More often than not, our ability to feel gratitude and express thanksgiving lies in recognizing the importance of the darkest moments in our lives. I’m guessing that there aren’t many people out there who, when it’s their turn to express what they’re thankful for at the holiday table, come up with the words, “I’m thankful for World War II”! Yet, that scene was our Thanksgiving dinner several years ago, with a table full of guests, and that person was my father.

In the shocked silence that followed, I looked around at the gamut of confusion written on the faces of our guests. A quick toast to Thanksgiving broke the solemnity and the feasting of that distinctly American tradition ensued. Yet our table was unique in that the host – my father – was an immigrant whose seeds of gratitude were sown long ago amidst some of the most unspeakable horrors the world had ever seen, even to this day.

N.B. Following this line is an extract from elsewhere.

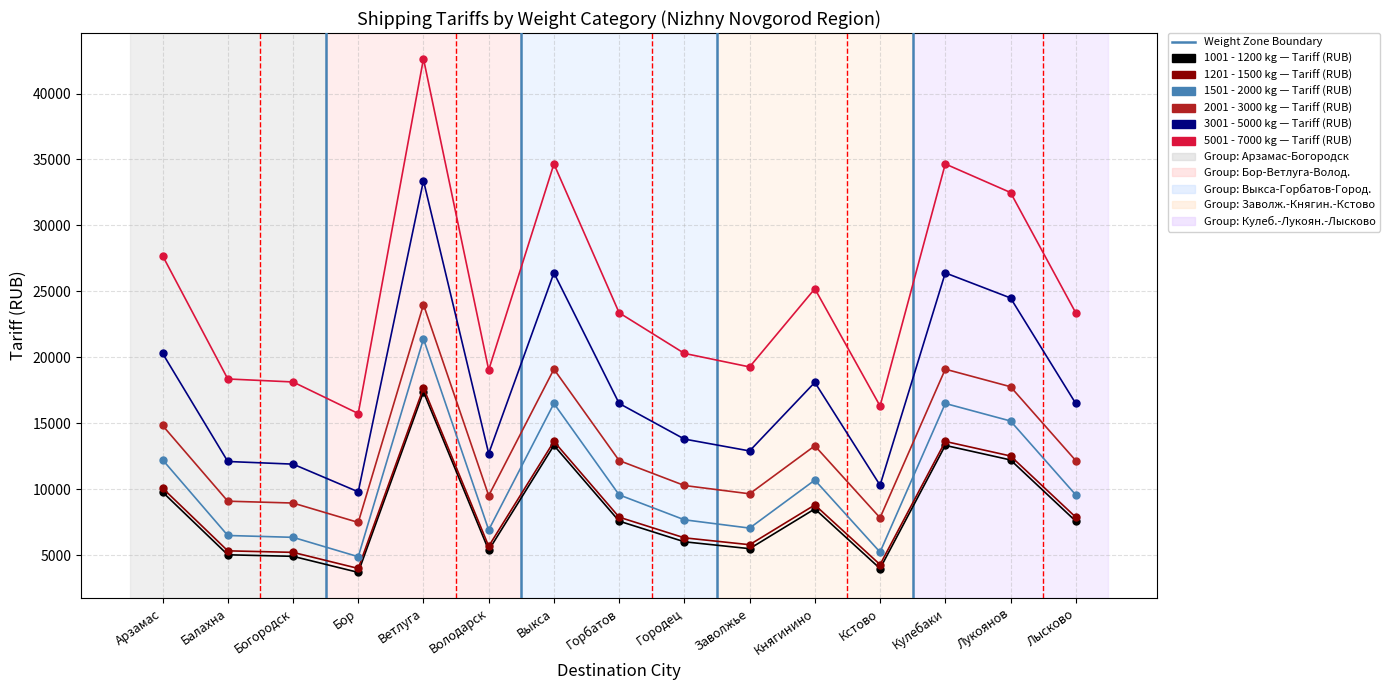

How many data points does each series have?

15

He endured that war as a member of one of the many non-Jewish, Polish families that were stripped of their farms, separated, and shipped off to various parts of Poland and Germany to be used as forced labor. Whether or not others at the table understood what he was saying, I knew exactly what he meant by his “thankful for” comment. He was expressing his gratitude for the “Gift of Ruin”, a phrase coined by Elizabeth Gilbert in her blog. I like to think of it as “The Inevitability of Change”.

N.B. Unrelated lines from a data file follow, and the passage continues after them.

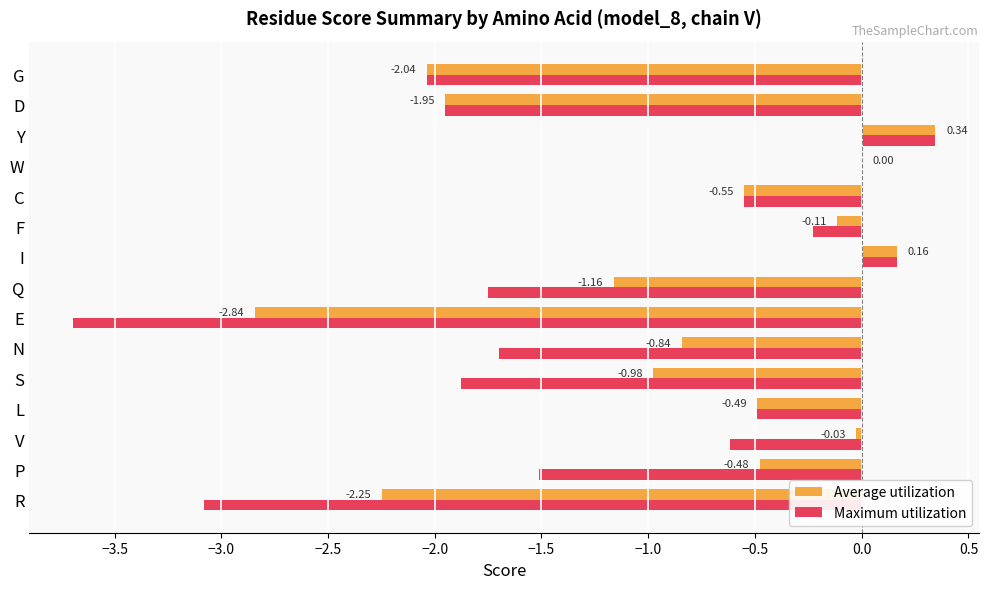

At which label does Maximum utilization reach its peak?

Y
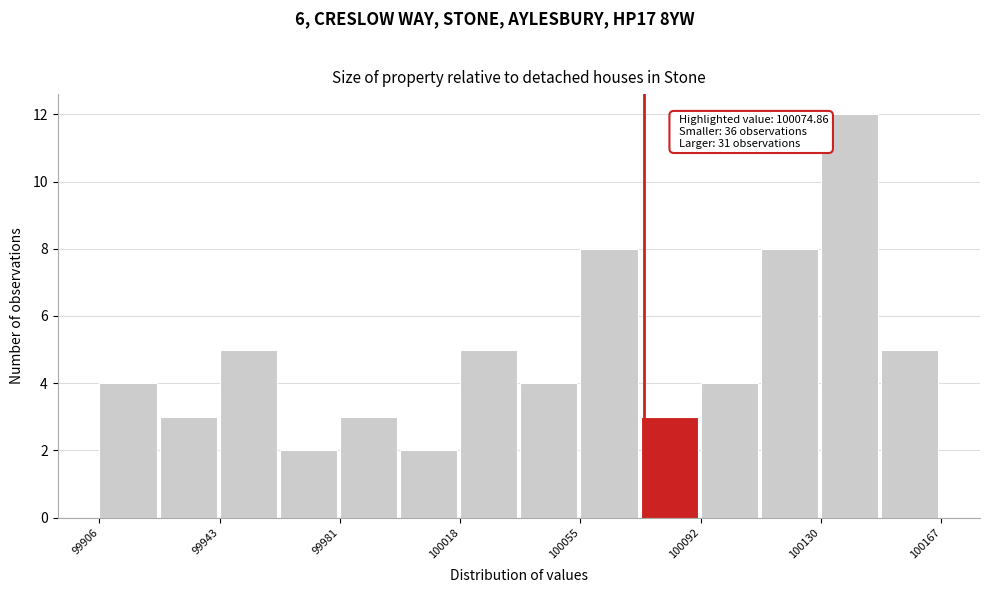

Read against the x-axis, roughly where is the centre of the tallest bar?

100140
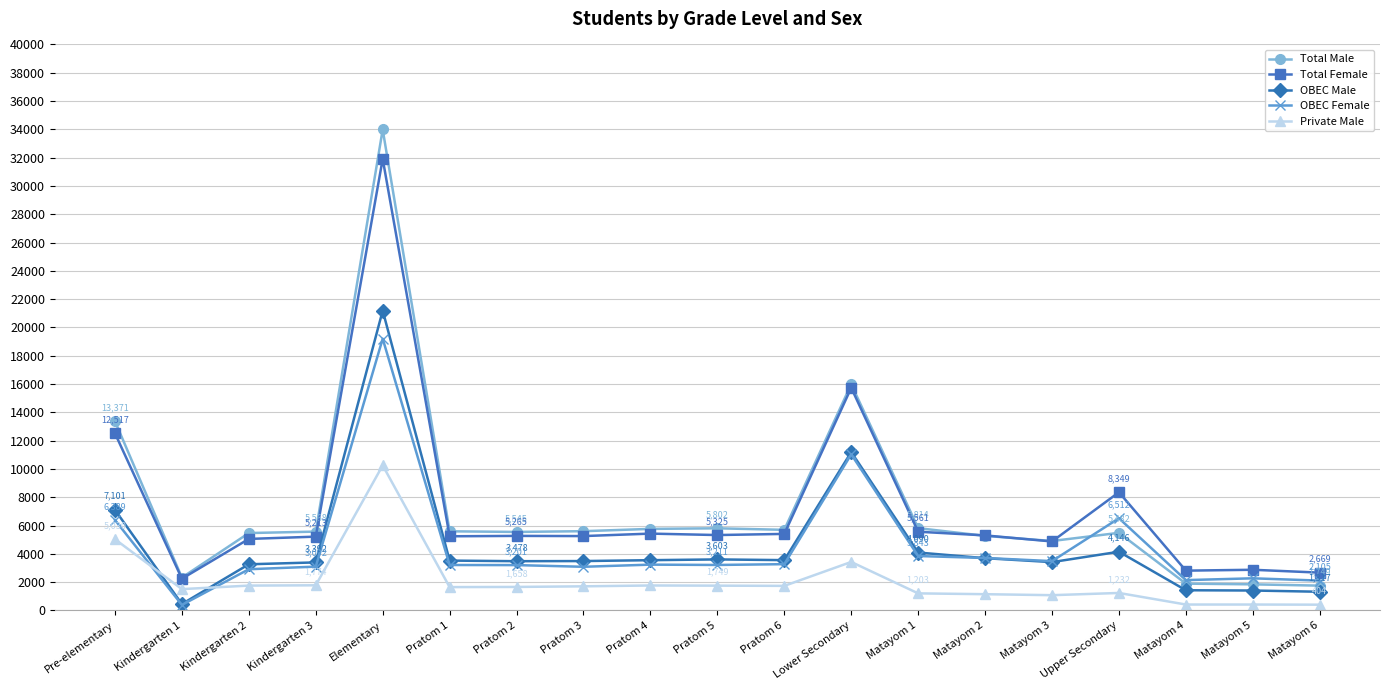

What is the total value across all series at Pre-elementary?

44408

It is when we recognize where we have been, the trials we have endured, and the loss we have experienced that we can understand what we have to be thankful for in our present moment.

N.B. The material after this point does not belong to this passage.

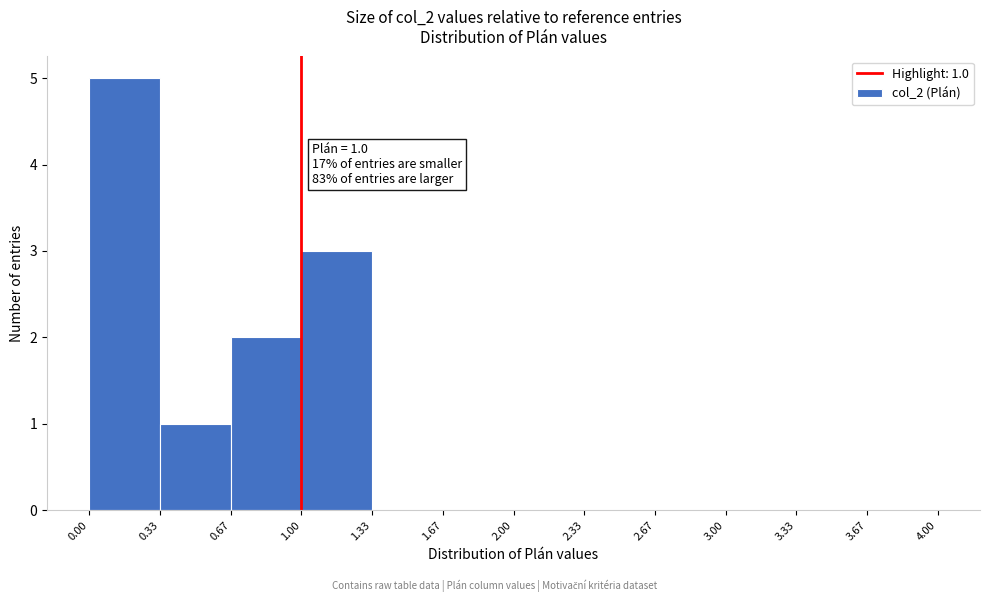

Which range on the x-axis has the tallest bar?

0.00 to 0.33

Yes, there are quite a few terrible things over which we, as individuals, have no control. Natural disasters. Death of loved ones. Other people’s dangerous driving habits. Malfunctioning airplanes. Terrorists in airplanes. World Wars. Yet, it is also apparent that we continue to search for meaning in our lives, not in spite of these uncontrollable things, but in the midst of them, and it is in this very search that we plant seeds of gratitude to be harvested later in moments we call Thanksgiving.

My father’s experience, while devastating, did not even begin to compare with the horrors experienced by millions of others, whose voices were silenced by that tragedy. He should know. He was there. Yet, here he was at the Thanksgiving table, expressing gratitude for having met his own darkness, knowing it was precisely what enabled him to become the person sitting with us, decades later. It is when we recognize where we have been, the trials we have endured, and the loss we have experienced that we can understand what we have to be thankful for in our present moment. We are given “gifts of ruin”, and expressing gratitude for these gifts helps us to experience the happiness that is readily available to us.

The metaphor of the caterpillar in the chrysalis transforming into the butterfly is another way of understanding this inevitability of change.? While we tend to express gratitude by saying how thankful we are to be the butterfly, it is also important to recognize just where those seeds of gratitude were planted: in the goo that was once the caterpillar, but not yet the butterfly. This was my father’s “thankful”, many years ago, around the table laden with food and amidst friends and family. I wonder what my “thankful” will be this year? In preparation, I will make sure to focus on all of the circumstances that have brought me to this year’s Thanksgiving table, paying equal homage to the painful ones as well as the joyous ones.